START Text passage

Her days are spent running errands in a commissary where the goods are labeled with pictures (because women should not read), or sitting quietly in a bedroom with shatterproof windows (so she can’t slash her wrists with a shard of glass). On “ceremony” nights, she mechanically copulates with the Commander while lying in the lap of his infertile wife, Serena Joy (Yvonne Strahovski).
The ritual, borrowed from the biblical story of Bilhah and Rachel, emphasizes that Offred is nothing more than a womb. So does her uniform: her face hidden by a bonnet, her form draped in a dress the red of menstrual blood and childbirth. (The costume design, by Ane Crabtree, is almost a character in itself.)
This is a dark story. That it’s not oppressive is a testament to the deft adaptation and, especially, Moss’ layered performance.

END Text passage
START Information supplied

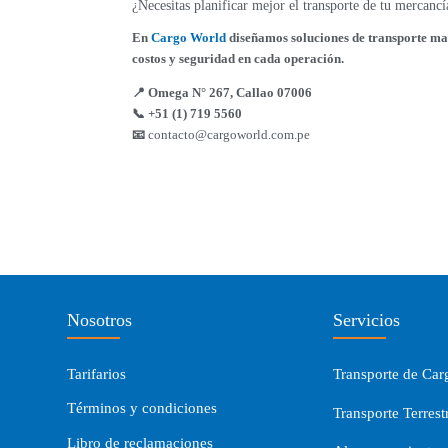
¿Necesitas planificar mejor el transporte de tu mercancí
En
Cargo World
diseñamos soluciones de transporte mar
costos y seguridad en cada operación.
📍 Omega N° 267, Callao 07006
📞 +51 (1) 719 5560
📧
contacto@cargoworld.com.pe
Nosotros
Servicios
Tarifarios
Transporte de Car
Términos y condiciones
Transporte Terrest
Libro de reclamaciones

END Information supplied

_Task prompt_:
Copy the review from the words "Her days are" through the words "character in itself.)", swapping in "Captain" wherever "Commander" appears.

_Task result_:
Her days are spent running errands in a commissary where the goods are labeled with pictures (because women should not read), or sitting quietly in a bedroom with shatterproof windows (so she can’t slash her wrists with a shard of glass). On “ceremony” nights, she mechanically copulates with the Captain while lying in the lap of his infertile wife, Serena Joy (Yvonne Strahovski).
The ritual, borrowed from the biblical story of Bilhah and Rachel, emphasizes that Offred is nothing more than a womb. So does her uniform: her face hidden by a bonnet, her form draped in a dress the red of menstrual blood and childbirth. (The costume design, by Ane Crabtree, is almost a character in itself.)